Sep. 15th, 2004

mmcirvin: (Default)
Nth in a series of breathless posts about Wikipedia:

I don't know whether Wikipedia will survive long-term as a repository of human knowledge, but anything that automatically parses TeX markup for mathematics can't be all bad. This explains why there are so many equation-covered pages in the physics section; many people in the business have TeX down so cold that they can type and read equation markup in an almost conversational mode. I'm rusty, but there was a time when I was pretty close to that (though switching between TeX and Mathematica could be jarring).

Several years ago, this fact created confusion on the sci.physics newsgroups on Usenet. Physicists and physics students there made such heavy use of informal pidgin-TeX to convey mathematical formulae that many non-physicist readers became convinced that there existed special newsreaders unknown to them that were capable of rendering the equation markup inline.
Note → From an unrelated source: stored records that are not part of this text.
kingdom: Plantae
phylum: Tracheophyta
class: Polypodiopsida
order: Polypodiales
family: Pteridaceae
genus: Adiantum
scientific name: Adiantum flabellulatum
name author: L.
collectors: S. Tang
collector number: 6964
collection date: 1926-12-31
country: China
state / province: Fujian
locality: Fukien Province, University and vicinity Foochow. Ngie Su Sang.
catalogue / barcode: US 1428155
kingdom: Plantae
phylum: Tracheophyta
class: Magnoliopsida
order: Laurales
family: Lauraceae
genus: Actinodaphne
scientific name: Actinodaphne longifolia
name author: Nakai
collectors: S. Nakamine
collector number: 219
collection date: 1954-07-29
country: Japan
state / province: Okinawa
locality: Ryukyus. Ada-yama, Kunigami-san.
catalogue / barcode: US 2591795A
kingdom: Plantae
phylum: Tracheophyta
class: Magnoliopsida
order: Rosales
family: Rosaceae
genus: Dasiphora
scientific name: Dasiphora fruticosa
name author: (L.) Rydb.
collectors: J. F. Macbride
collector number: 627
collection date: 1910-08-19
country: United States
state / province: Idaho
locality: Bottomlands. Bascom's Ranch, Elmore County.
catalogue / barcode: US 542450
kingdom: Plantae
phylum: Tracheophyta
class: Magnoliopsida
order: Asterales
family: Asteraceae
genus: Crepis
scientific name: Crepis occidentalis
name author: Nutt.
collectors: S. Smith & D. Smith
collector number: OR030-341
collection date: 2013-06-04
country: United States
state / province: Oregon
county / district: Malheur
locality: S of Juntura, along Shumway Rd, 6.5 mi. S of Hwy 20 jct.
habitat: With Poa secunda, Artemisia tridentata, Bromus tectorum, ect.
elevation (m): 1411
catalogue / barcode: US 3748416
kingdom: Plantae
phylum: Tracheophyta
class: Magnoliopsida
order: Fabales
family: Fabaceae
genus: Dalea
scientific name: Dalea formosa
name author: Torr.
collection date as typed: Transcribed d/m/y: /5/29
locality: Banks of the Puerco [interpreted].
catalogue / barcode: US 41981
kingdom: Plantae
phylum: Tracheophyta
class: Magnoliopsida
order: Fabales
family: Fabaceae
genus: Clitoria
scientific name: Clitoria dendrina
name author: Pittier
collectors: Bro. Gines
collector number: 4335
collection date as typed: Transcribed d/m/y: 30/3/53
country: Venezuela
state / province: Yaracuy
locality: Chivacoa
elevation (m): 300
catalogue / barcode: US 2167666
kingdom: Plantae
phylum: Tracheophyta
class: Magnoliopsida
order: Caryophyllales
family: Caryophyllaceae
It was almost impossible to convince them that this crazy-looking markup was actually being parsed directly in people's heads.

(To answer my first question: the ALT text for Wikipedia's generated images is the TeX source. I think you could do better than that, but it wouldn't be so easy. The question of accessibility for the blind and visually impaired on math-heavy Web pages is something I've struggled with for a long time. In theory, MathML markup plus easily available intelligent renderers would solve the problem, but that in theory part is quite a qualifier.)